Btw, one of the most interesting versions of combining OBP and SLG is on my site as:
.652 * pa * (obp ^ .85) * (slg ^ (1 - obp/2) )
It keeps the main part of RC, that is multiplying the OBP and SLG, but it changes the relative values between the two, as the OBP changes. Geeky stuff, but a few might be interested in it.
Ubiquitous
11-02-2006, 10:35 AM
I plugged in your stat and it rises to the top at .968.
Tango Tiger
11-02-2006, 12:19 PM
Cool, very nice! It was a reader named "dq" on my site who had the idea to put in the exponents, and mine to make it "dynamic". dq figured the "best-fit" for the exponents.
Gubanich Plague
11-02-2006, 05:59 PM
.652 * pa * (obp ^ .85) * (slg ^ (1 - obp/2) )
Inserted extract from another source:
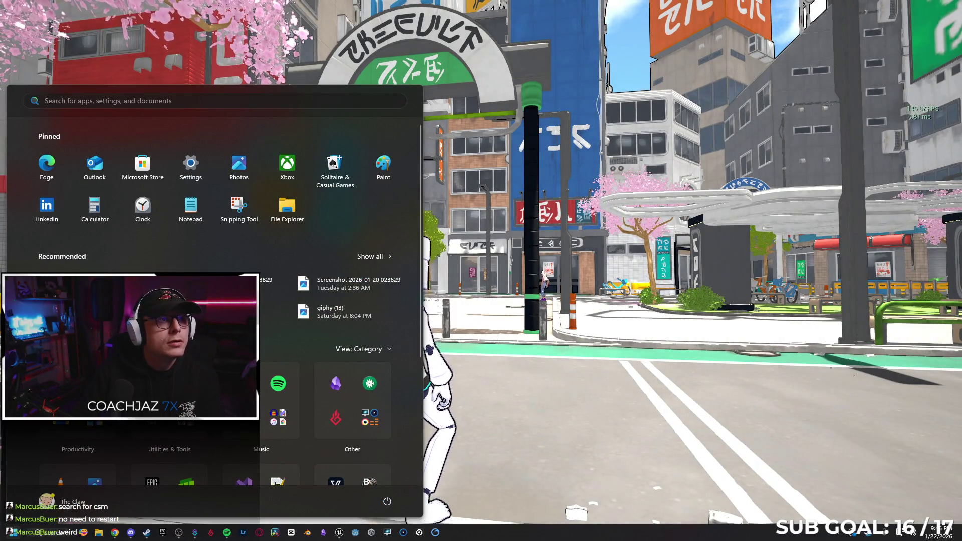
pyautogui.press('Escape')
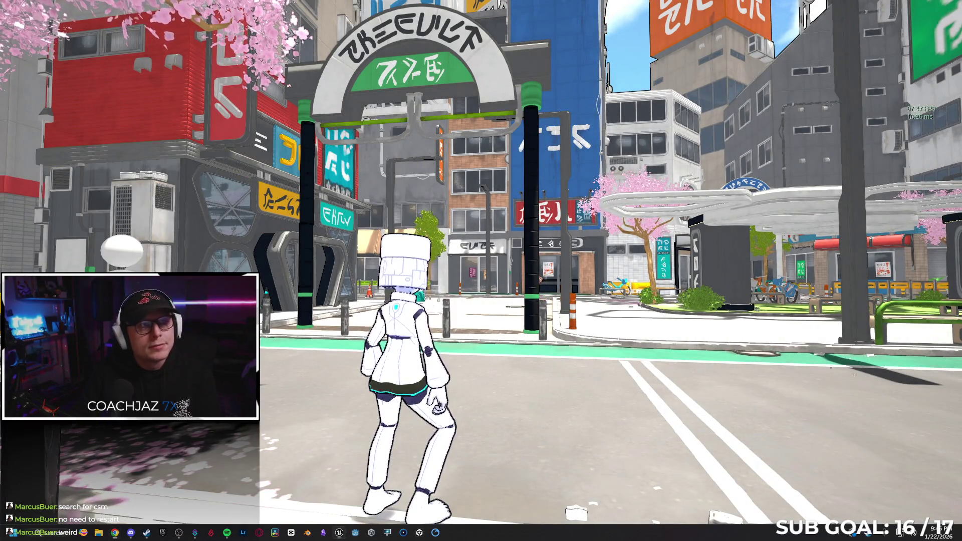
pyautogui.press('a')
Wow. That is freaking insane. I love it.
SABR Matt
11-02-2006, 06:09 PM
LOL...pretty geeky indeed...it's almost easier to find linear weights than to do that thing...:D
pizzacutter
11-02-2006, 06:39 PM
LOL...pretty geeky indeed...it's almost easier to find linear weights than to do that thing...:D
What's wrong with being geeky? NERD PRIDE!
pizzacutter
11-02-2006, 06:45 PM
Instead of running just zero-order correlations, has anyone tried a stepwise model to see if any of these predict any unique variance that the other doesn't cover? I'd be interested to see that one.
Ubiquitous
11-02-2006, 09:25 PM
If you show me how to set it up on excel I can do it. Unfortunately for me I never took a stat class in college so everything I do has to be learned on the fly. For instance I understand regression but I would have to sit down and figure out how to actually do it on a computer. Much like trying to figure out coefficients with the lowest rms error. Also I have been trying to figure out the S curve modeling system's coefficients in the Path's to Glory with no luck.
dquinn1575
11-03-2006, 05:38 AM
.652 * pa * (obp ^ .85) * (slg ^ (1 - obp/2) )
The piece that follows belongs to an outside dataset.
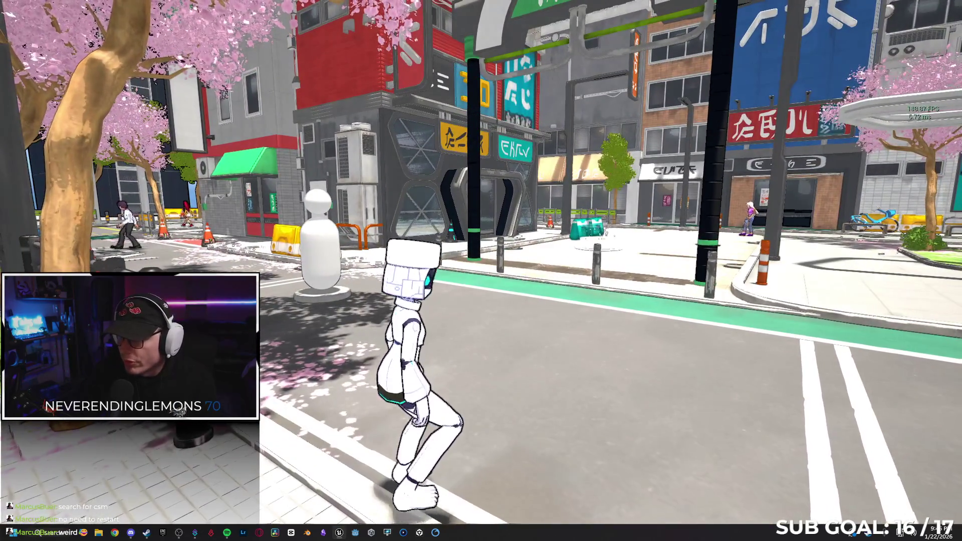
pyautogui.press('d')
It really isn't that nerdy; it's just an improvement of On Base times slugging which is a close shortcut at normal levels. The exponents smooth out the extremes of the curve.
One of the cool things about it is you remove pa and you get a rate stat - one that correlates well with runs scored.
All you need are 3 stats, pa, obp & slg. It can easily be put on the spreadsheet, and it is much lower math than some of the things I see around here.
Another thing is that with an obp of .300 both exponents are .85 -which was where I was until Tango suggested making the slug change with obp. That made a lot of sense with the data I had,as the increase in obp nullified a little of the base advancement factor of slug.
I called it OTSE - Onbase Times slugging exponential on TangoTiger's site. I guess you can call it the Quinn/Tango method if you need to.
Tango Tiger
11-03-2006, 06:38 AM
OTSE, or Quinn is fine by me. I had little to do with it, and I try not to link my name to various methods.
pizzacutter
11-03-2006, 06:49 AM
If you show me how to set it up on excel I can do it. Unfortunately for me I never took a stat class in college so everything I do has to be learned on the fly.
Ubi, I actually have never really worked with Excel, although I have a program (SPSS) that I use professionally in my "real job" (psychology) that does stepwise beautifully. And if you can understand correlation, regression is easy. Take the correlation graph and shoot a line through the middle of it. Stepwise is a technique that controls for the fact that most of the measures we use are intercorrelated with each other. If you're familiar with partial correlation, it's related to that.
I'm not very familiar with S-curve modeling either (it's more useful in economics) and I haven't yet read Paths to Glory, so I'm no help there. Maybe I'll pick that up at some point.